* **Given entries**
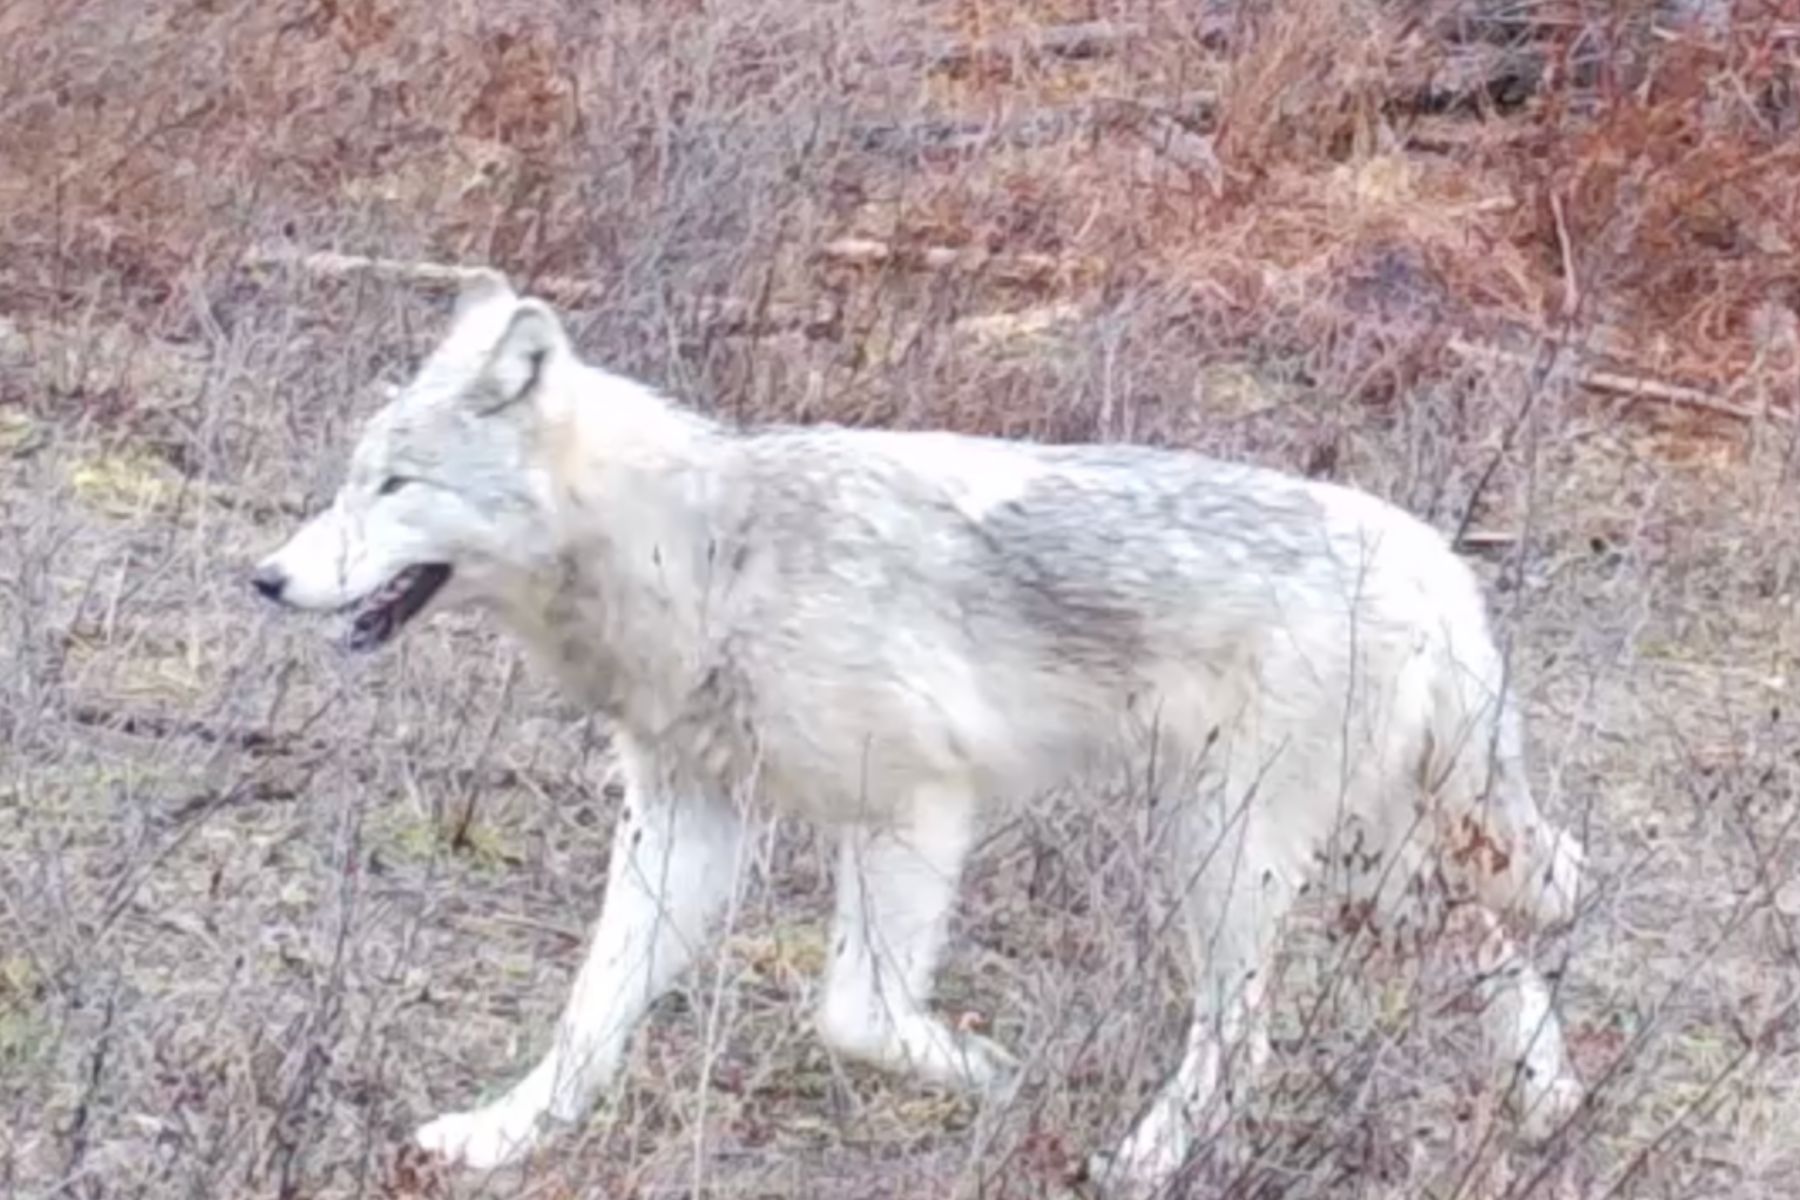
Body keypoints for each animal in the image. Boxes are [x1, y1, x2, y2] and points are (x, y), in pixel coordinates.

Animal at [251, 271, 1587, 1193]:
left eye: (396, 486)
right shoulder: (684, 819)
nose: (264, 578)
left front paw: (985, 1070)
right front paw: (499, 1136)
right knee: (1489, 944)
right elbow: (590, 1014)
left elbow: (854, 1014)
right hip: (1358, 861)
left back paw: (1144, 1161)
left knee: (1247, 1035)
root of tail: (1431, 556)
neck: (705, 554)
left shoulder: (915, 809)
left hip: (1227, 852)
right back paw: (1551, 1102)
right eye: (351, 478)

...

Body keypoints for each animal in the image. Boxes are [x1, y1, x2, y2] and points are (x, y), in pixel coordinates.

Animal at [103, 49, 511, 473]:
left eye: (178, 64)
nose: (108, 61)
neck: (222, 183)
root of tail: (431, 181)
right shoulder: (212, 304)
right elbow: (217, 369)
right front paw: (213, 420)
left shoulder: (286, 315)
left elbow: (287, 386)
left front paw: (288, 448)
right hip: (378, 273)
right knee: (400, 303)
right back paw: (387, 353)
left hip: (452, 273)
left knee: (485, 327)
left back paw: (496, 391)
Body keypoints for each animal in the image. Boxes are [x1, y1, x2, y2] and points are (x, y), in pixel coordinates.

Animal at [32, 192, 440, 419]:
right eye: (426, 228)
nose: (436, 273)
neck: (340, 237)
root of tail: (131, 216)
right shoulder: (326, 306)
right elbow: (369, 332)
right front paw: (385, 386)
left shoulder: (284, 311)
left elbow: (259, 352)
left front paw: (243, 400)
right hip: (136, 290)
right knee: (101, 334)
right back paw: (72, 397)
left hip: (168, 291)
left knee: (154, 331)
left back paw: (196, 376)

* **What you should do**
What you return must be an exact retyping of the lines above starting at the line with "right front paw: (499, 1136)" and ending at the line with "right eye: (351, 478)", and nothing besides.

* **Result**
right front paw: (499, 1136)
right knee: (1489, 944)
right elbow: (590, 1014)
left elbow: (854, 1014)
right hip: (1358, 861)
left back paw: (1144, 1161)
left knee: (1247, 1035)
root of tail: (1431, 556)
neck: (705, 554)
left shoulder: (915, 809)
left hip: (1227, 852)
right back paw: (1551, 1102)
right eye: (351, 478)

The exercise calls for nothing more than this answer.